Leng G, Brown C H, Murphy N P, Onaka T, Russell J A
Department of Physiology, University Medical School, Edinburgh, UK.
Adv Exp Med Biol. 1995;395:95-104.
The nucleus tractus solitarii (NTS) projects directly to the oxytocin neurones of the supraoptic nucleus (SON), and relays afferent stimuli arising from the birth canal during parturition. About 80% of these projecting neurones are noradrenergic, and these same neurones are activated following systemic administration of cholecystokinin (CCK), which also results in an increased electrical and secretory activity in oxytocin neurones. Oxytocin release in response to CCK is abolished following selective neurotoxic destruction of these noradrenergic neurones. Oxytocin release following CCK (and that during parturition) is potently inhibited by morphine, which blocks the local noradrenaline release in the supraoptic nucleus. This acute opiate action involves presynaptic inhibition of the noradrenergic terminals, and occurs without marked suppression of the activity of noradrenergic cells in the NTS. During chronic exposure to morphine the oxytocin system becomes tolerant to, and dependent upon morphine. In the course of tolerance, oxytocin cell activation in response to CCK recovers from initial inhibition. However, the pathway that mediates this response does not appear to become dependent: the oxytocin cell response to CCK is unchanged by opiate withdrawal induced by naloxone, despite a large increase in the background electrical activity of oxytocin cells provoked by withdrawal. Nevertheless, expression of withdrawal excitation by oxytocin neurones is curiously contingent upon the activity of the noradrenergic input in that prior lesioning of this input has no effect upon the subsequent withdrawal excitation of oxytocin cells. Yet under urethane anaesthesia, acute pharmacological blockade of the noradrenergic input suppresses withdrawal. We discuss how these paradoxical observations might be reconciled, and note that the difference may be related to differing levels of tonic activity in the noradrenergic input. It is possible that dependence relies upon the input when it is there, but not when it is not.

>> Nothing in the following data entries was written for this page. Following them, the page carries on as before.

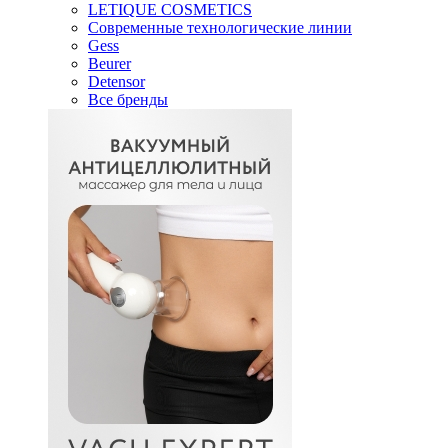
LETIQUE COSMETICS
Современные технологические линии
Gess
Beurer
Detensor
Все бренды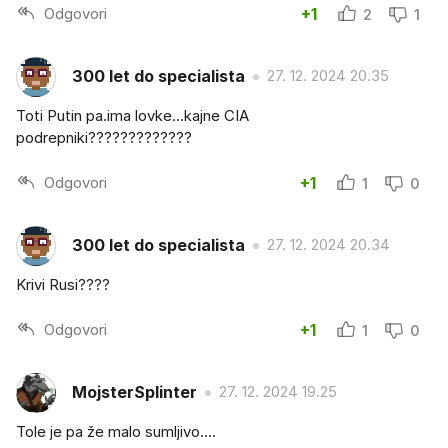
Odgovori
+1
2
1
300 let do specialista
27. 12. 2024 20.35
Toti Putin pa.ima lovke...kajne CIA
podrepniki?????????????
Odgovori
+1
1
0
300 let do specialista
27. 12. 2024 20.34
Krivi Rusi????
Odgovori
+1
1
0
MojsterSplinter
27. 12. 2024 19.25
Tole je pa že malo sumljivo....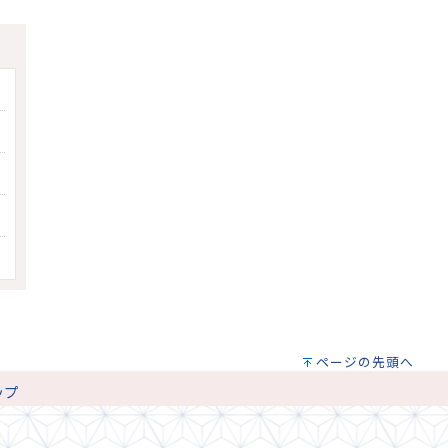
ページの先頭へ
ップ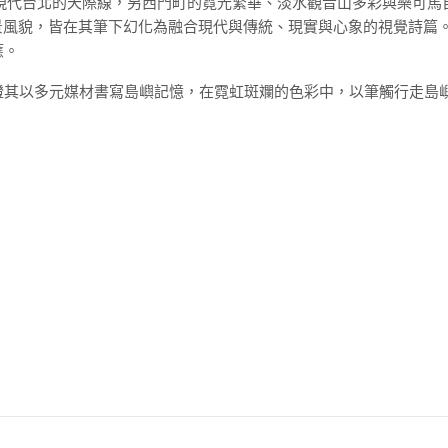
重塑現代台北的天際線，另西門町的霓光繁華、淡水觀音山多彩與樂可馬
景風貌，皆在其筆下幻化為融合現代與傳統、現實與心象的視覺詩篇
應。
證其以多元媒材書寫島嶼記憶，在霓虹斑斕的色彩中，以筆觸行走島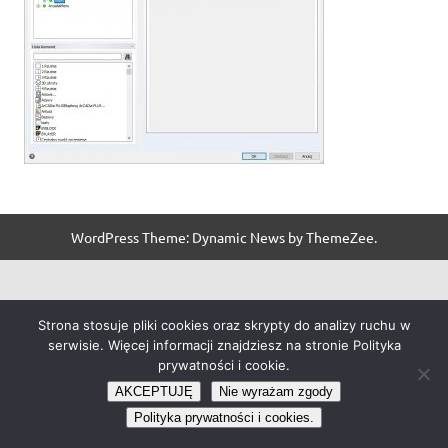
WordPress Theme: Dynamic News by ThemeZee.
Strona stosuje pliki cookies oraz skrypty do analizy ruchu w
serwisie. Więcej informacji znajdziesz na stronie Polityka
prywatności i cookie.
AKCEPTUJĘ
Nie wyrażam zgody
Polityka prywatności i cookies.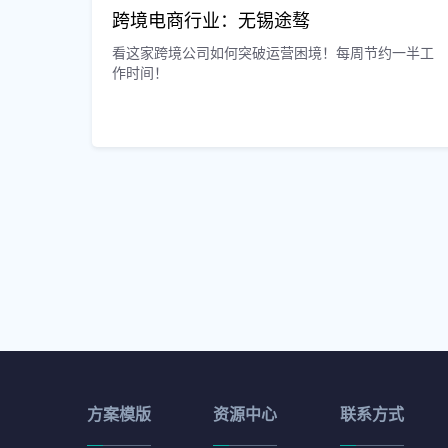
跨境电商行业：无锡途骜
看这家跨境公司如何突破运营困境！每周节约一半工
作时间！
方案模版
资源中心
联系方式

孤束核(NTS)直接投射到视上核(SON)的催产素神经元,并传递分娩时来自产道的传入刺激。这些投射神经元中约80%是去甲肾上腺素能的,在全身给予胆囊收缩素(CCK)后,这些相同的神经元被激活,这也会导致催产素神经元的电活动和分泌活动增加。在这些去甲肾上腺素能神经元被选择性神经毒性破坏后,CCK引起的催产素释放被消除。CCK(以及分娩期间)引起的催产素释放被吗啡强烈抑制,吗啡会阻断视上核中局部去甲肾上腺素的释放。这种急性阿片作用涉及对去甲肾上腺素能终末的突触前抑制,并且在不显著抑制NTS中去甲肾上腺素能细胞活性的情况下发生。在长期接触吗啡期间,催产素系统对吗啡产生耐受性并依赖于吗啡。在耐受过程中,催产素细胞对CCK的激活从最初的抑制中恢复。然而,介导这种反应的途径似乎并未变得依赖:尽管纳洛酮诱导的阿片戒断会使催产素细胞的背景电活动大幅增加,但催产素细胞对CCK的反应在阿片戒断后并未改变。尽管如此,催产素神经元的戒断兴奋表达奇怪地取决于去甲肾上腺素能输入的活动,因为该输入的先前损伤对催产素细胞随后的戒断兴奋没有影响。然而,在乌拉坦麻醉下,去甲肾上腺素能输入的急性药理学阻断会抑制戒断反应。我们讨论了如何调和这些矛盾的观察结果,并指出差异可能与去甲肾上腺素能输入中不同水平的紧张性活动有关。有可能依赖性在有该输入时依赖于它,但在没有时则不然。